◆ Problem A: From the pop-and-click patent text, return the passage starting with "Title: Pop and" and going on through "in electronic systems.".
◆ Problem B: In one to three sentences, explain why the pop-and-click patent text says class-D amplifiers further complicate power-up noise.

◆ Given text:

____________

Patent Publication Number: US-9843314-B2

Title: Pop and click noise reduction

Description:
RELATED APPLICATIONS 
     This application is a continuation of U.S. patent application Ser. No. 13/540,920, filed Jul. 3, 2012, now U.S. Pat. No. 9,225,293, which claims priority to and benefit of U.S. Provisional Patent Application Ser. No. 61/506,135, filed on Jul. 10, 2011, which is hereby incorporated by reference for all purposes as if set forth herein in its entirety. 
    
    
     TECHNICAL FIELD 
     The invention relates to apparatus for controlling the output of circuits and systems. More particularly, the invention relates to apparatus for reducing pops and clicks caused by the initial application of power to load elements in electronic systems. 
     BACKGROUND OF THE INVENTION 
     For audio power amplifiers, pop and click noises during power-up and power-down of systems is undesirable and irritating to users. For amplifiers using only a single power supply, the speaker is often biased at mid-rail. However, prior to powering up the system, the voltage on the output of the amplifier and on the speaker terminals is at 0V. This is further complicated with class-D amplifiers, for example, that use inductors, resistors, and capacitors to filter the switching frequency, as these components require charging up from an off state, e.g., 0V, as well. This problem extends to other electronic circuits and systems in addition to audio circuits, such as data transmittal systems for example. 
     Due to these and other problems and potential problems with the current state of the art, improved apparatus for controlling output to load elements and preventing or attenuating pops and clicks in electronic systems would be a useful and advantageous contribution to the art. 
     SUMMARY OF THE INVENTION 
     In carrying out the principles of the present invention, in accordance with preferred embodiments, the invention provides advances in the arts with novel apparatus and associated methods directed to useful and advantageous improvements to electronic systems.

____________

◆ Given material:
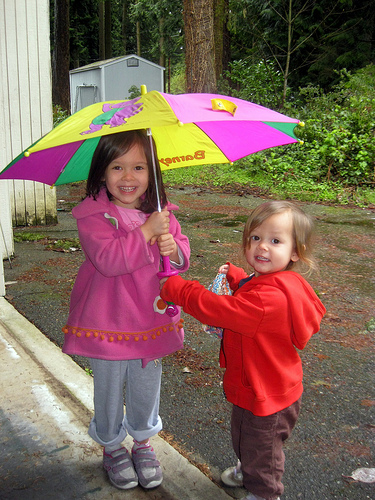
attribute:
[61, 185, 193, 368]
shirt — pink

____________

◆ Problem solution A:
Title: Pop and click noise reduction

Description:
RELATED APPLICATIONS 
     This application is a continuation of U.S. patent application Ser. No. 13/540,920, filed Jul. 3, 2012, now U.S. Pat. No. 9,225,293, which claims priority to and benefit of U.S. Provisional Patent Application Ser. No. 61/506,135, filed on Jul. 10, 2011, which is hereby incorporated by reference for all purposes as if set forth herein in its entirety. 
    
    
     TECHNICAL FIELD 
     The invention relates to apparatus for controlling the output of circuits and systems. More particularly, the invention relates to apparatus for reducing pops and clicks caused by the initial application of power to load elements in electronic systems.

◆ Problem solution B: Class-D amplifiers use inductors, resistors, and capacitors to filter the switching frequency. These components must also charge up from an off state, such as 0V. This adds to the problem that the amplifier output and speaker terminals sit at 0V before power-up, even though a single-supply speaker is biased at mid-rail.